> **Data extract**:
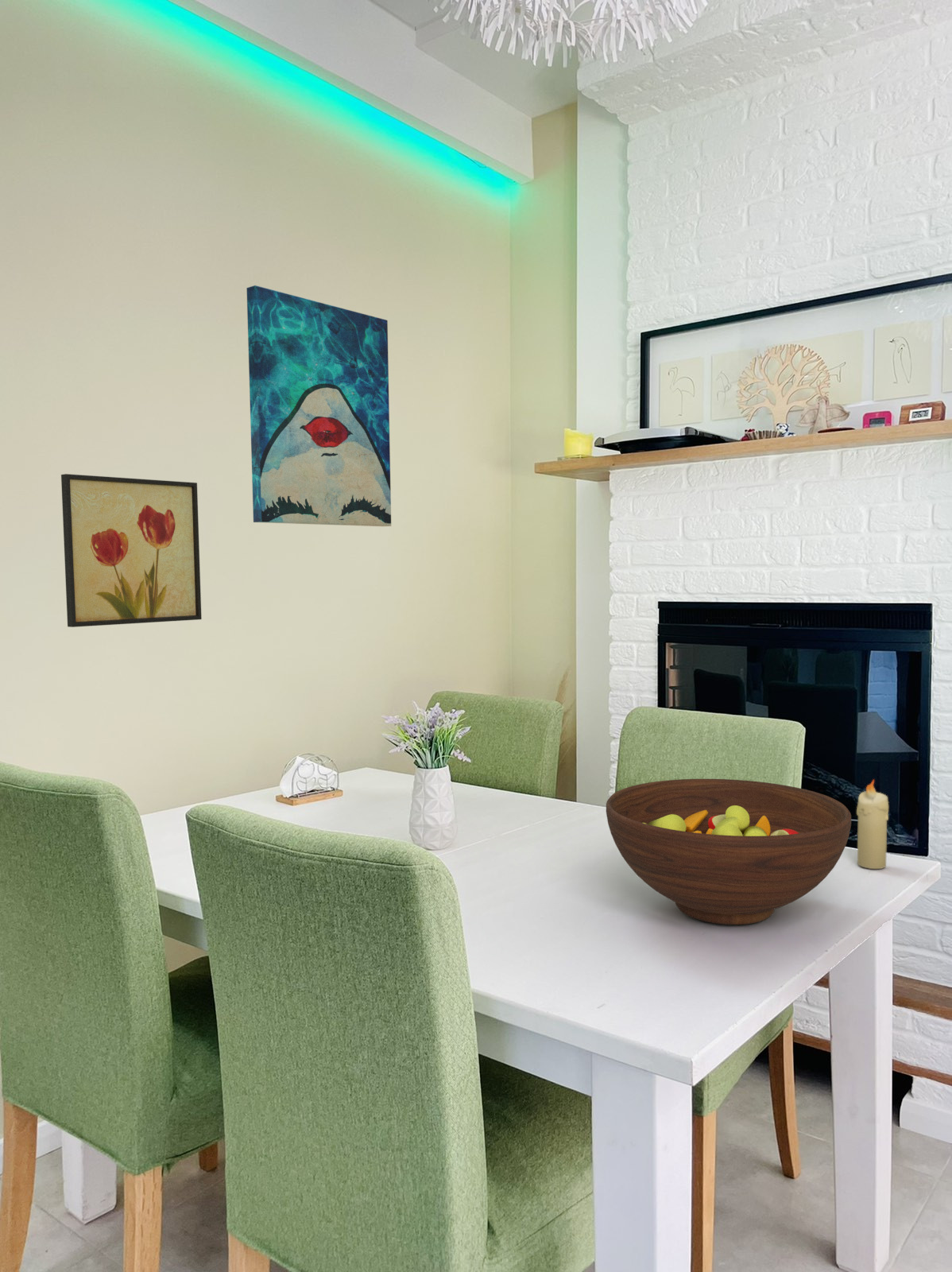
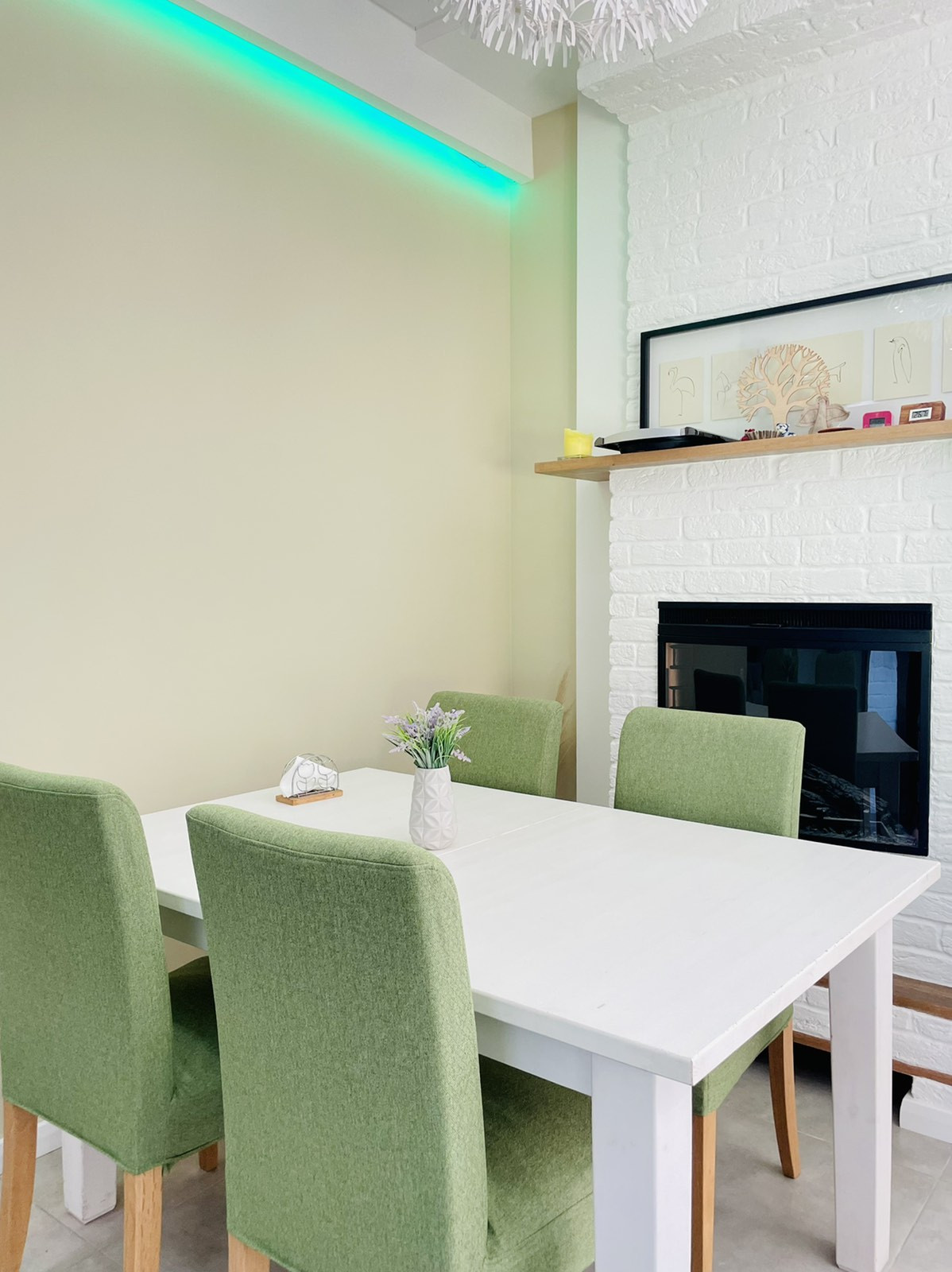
- candle [856,778,889,870]
- fruit bowl [606,778,852,925]
- wall art [60,473,203,628]
- wall art [246,285,392,527]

> **What is expected**: Reproduce all of the material exactly, apart from the pictures.

> **Answer for the task**:
- candle [856,778,889,870]
- fruit bowl [606,778,852,925]
- wall art [60,473,203,628]
- wall art [246,285,392,527]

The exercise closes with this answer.